*DATASET EXCERPTS*.
## BEGIN
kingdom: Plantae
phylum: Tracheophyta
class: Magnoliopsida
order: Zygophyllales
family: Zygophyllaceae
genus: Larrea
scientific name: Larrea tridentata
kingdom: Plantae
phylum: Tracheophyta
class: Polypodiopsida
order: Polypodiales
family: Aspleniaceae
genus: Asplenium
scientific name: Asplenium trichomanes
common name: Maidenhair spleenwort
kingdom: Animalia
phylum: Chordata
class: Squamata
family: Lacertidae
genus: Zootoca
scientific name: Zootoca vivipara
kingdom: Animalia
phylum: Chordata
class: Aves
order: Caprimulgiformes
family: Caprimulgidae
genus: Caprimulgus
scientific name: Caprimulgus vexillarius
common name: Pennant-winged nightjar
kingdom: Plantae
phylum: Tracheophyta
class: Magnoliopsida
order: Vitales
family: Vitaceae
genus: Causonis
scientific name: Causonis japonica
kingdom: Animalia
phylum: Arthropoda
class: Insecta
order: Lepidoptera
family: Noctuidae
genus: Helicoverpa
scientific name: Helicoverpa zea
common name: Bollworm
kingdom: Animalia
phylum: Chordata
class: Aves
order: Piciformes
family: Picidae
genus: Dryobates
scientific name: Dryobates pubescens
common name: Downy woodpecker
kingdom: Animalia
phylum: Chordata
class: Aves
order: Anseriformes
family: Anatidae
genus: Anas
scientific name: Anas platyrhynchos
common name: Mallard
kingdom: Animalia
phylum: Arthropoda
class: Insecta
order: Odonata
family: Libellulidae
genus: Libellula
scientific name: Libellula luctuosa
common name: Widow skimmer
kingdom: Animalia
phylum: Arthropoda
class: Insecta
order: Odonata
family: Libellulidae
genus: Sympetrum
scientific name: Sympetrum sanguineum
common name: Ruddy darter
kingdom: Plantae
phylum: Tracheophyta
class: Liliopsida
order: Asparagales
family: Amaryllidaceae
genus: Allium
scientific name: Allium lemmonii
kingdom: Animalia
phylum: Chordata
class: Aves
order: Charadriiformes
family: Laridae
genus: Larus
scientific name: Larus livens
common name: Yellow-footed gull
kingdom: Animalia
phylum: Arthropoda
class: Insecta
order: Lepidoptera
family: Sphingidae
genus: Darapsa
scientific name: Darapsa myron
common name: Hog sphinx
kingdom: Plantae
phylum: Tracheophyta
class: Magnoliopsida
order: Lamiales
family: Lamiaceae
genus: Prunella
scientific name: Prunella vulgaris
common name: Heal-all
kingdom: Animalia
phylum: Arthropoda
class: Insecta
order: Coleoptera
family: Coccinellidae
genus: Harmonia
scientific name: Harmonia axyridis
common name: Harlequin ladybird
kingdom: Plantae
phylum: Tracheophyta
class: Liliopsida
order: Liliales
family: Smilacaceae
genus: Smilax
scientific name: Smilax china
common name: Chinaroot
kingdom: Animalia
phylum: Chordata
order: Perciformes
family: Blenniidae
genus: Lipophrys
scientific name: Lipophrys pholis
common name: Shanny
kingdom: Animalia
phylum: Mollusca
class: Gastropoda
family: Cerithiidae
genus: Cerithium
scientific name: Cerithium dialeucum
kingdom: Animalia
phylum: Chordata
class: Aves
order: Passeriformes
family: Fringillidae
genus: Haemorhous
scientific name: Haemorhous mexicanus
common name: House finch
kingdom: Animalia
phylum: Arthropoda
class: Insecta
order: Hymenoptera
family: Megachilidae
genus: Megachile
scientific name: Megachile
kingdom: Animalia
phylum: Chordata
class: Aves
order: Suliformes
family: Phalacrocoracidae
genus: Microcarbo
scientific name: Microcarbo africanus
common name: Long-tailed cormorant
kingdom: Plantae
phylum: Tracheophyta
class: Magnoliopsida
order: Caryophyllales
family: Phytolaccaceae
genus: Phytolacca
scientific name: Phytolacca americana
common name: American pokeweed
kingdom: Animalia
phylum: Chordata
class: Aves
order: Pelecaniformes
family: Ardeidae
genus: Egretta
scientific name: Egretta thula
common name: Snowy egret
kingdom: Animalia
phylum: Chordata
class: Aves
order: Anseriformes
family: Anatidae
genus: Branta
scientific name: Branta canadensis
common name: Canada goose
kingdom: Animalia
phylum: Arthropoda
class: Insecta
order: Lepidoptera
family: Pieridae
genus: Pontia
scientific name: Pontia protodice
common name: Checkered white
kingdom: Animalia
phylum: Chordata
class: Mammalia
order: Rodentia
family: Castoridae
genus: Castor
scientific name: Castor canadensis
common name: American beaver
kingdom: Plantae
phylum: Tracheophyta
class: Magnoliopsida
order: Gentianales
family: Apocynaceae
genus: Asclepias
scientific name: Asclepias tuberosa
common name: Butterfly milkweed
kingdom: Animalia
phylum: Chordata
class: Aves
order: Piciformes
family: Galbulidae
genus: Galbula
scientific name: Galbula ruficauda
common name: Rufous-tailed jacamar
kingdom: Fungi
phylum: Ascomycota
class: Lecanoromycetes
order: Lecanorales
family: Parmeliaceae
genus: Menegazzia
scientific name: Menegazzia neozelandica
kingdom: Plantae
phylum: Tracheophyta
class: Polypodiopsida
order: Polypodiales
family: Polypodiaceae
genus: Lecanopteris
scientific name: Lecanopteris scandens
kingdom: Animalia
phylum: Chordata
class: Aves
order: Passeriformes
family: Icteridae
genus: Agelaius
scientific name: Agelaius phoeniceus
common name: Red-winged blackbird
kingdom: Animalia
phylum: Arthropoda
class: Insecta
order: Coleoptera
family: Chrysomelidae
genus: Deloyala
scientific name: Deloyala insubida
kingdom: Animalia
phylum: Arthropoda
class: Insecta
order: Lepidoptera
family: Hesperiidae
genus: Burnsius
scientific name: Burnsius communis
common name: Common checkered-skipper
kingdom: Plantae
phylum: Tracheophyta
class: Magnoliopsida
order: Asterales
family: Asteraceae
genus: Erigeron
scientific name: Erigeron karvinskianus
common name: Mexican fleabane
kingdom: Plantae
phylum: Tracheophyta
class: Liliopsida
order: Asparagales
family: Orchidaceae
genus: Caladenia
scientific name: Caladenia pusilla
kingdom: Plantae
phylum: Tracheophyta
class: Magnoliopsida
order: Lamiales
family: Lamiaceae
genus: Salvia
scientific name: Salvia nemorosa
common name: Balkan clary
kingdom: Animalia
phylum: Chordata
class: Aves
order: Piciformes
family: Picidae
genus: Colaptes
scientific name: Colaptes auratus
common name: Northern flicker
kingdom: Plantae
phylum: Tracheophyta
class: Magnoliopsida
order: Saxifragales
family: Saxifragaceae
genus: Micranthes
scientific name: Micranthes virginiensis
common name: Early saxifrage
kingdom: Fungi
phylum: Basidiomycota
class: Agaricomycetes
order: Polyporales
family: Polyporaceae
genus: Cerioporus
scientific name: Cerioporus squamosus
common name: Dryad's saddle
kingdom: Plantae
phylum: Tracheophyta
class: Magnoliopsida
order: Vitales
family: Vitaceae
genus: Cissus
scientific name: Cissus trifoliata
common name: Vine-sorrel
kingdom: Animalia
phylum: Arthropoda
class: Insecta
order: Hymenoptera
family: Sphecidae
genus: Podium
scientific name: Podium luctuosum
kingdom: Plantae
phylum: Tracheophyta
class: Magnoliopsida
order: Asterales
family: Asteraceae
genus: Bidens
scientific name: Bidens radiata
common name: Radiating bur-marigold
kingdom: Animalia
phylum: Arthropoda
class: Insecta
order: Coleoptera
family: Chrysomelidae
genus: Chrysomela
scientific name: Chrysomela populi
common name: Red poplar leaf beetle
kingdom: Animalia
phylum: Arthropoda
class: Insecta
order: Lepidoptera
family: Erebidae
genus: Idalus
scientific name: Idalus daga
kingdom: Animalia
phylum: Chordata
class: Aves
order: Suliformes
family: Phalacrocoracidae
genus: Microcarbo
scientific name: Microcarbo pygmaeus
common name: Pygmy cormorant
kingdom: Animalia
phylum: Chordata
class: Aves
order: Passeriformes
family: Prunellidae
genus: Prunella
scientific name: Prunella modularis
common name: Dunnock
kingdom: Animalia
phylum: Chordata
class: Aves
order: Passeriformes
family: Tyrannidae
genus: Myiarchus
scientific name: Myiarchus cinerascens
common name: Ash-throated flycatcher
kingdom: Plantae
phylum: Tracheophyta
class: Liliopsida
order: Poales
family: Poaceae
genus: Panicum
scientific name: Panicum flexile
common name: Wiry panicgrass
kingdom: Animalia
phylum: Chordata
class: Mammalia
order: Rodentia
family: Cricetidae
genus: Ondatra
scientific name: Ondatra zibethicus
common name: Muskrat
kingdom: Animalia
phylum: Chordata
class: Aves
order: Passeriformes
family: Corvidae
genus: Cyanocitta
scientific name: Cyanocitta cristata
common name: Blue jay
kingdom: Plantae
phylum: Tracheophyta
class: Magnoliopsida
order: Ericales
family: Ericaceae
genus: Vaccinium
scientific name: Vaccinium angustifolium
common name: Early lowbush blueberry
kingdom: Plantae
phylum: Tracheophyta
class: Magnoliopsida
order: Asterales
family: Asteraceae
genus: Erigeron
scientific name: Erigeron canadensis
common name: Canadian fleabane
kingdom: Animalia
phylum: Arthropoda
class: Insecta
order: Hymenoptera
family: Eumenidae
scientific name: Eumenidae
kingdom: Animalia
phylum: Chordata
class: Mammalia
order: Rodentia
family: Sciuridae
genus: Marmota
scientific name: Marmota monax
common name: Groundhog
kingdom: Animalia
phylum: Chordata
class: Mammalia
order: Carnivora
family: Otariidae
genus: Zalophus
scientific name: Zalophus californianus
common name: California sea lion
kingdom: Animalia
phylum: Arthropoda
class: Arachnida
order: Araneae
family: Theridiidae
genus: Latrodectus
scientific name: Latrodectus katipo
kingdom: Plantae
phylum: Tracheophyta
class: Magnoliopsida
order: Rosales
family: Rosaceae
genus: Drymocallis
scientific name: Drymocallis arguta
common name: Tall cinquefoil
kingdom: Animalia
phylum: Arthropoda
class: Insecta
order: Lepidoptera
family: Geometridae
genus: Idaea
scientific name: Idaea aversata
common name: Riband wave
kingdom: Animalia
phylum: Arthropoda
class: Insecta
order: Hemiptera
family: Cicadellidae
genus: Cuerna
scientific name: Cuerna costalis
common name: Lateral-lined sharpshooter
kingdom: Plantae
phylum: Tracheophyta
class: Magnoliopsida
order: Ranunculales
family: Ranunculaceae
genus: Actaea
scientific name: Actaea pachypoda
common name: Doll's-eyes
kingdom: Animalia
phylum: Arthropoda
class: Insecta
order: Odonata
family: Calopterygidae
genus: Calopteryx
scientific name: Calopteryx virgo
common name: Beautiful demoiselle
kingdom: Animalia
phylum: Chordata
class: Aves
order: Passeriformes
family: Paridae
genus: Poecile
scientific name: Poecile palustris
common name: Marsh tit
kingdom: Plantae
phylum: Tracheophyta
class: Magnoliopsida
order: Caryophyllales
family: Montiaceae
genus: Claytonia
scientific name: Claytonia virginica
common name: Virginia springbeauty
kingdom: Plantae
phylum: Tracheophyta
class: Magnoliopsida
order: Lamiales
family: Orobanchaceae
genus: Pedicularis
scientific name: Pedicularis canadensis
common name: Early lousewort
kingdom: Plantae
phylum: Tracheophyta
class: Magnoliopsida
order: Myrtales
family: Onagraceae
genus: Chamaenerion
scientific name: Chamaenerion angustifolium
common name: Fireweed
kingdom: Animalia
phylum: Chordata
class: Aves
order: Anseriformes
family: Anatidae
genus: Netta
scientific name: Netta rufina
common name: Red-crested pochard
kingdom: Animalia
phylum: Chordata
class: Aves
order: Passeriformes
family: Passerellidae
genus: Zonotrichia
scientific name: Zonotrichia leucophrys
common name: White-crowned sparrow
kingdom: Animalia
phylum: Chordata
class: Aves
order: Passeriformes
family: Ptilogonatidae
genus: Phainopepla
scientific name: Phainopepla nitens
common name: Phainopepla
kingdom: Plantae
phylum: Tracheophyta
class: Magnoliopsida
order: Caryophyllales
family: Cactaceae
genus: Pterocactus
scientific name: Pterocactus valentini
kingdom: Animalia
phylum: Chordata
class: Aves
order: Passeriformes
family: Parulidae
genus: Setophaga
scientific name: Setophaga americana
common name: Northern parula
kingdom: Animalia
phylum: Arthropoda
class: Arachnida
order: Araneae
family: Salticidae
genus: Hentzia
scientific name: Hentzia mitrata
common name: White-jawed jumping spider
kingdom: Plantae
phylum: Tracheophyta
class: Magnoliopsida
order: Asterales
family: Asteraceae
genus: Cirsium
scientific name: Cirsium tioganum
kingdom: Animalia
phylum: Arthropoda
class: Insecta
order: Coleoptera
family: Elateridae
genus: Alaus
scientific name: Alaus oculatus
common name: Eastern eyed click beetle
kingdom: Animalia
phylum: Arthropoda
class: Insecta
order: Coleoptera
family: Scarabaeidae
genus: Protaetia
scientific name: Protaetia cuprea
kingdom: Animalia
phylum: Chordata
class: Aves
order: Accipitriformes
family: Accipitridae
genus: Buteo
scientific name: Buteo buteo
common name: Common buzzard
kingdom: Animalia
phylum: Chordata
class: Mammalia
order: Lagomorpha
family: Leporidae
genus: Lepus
## END
*WHAT NEEDS TO BE DONE*. Reproduce verbatim the part of the material that opens with its first line and closes with the line containing "scientific name: Asplenium trichomanes", including both of those lines. Output only that span.

*FINISHED EXERCISE*.
kingdom: Plantae
phylum: Tracheophyta
class: Magnoliopsida
order: Zygophyllales
family: Zygophyllaceae
genus: Larrea
scientific name: Larrea tridentata
kingdom: Plantae
phylum: Tracheophyta
class: Polypodiopsida
order: Polypodiales
family: Aspleniaceae
genus: Asplenium
scientific name: Asplenium trichomanes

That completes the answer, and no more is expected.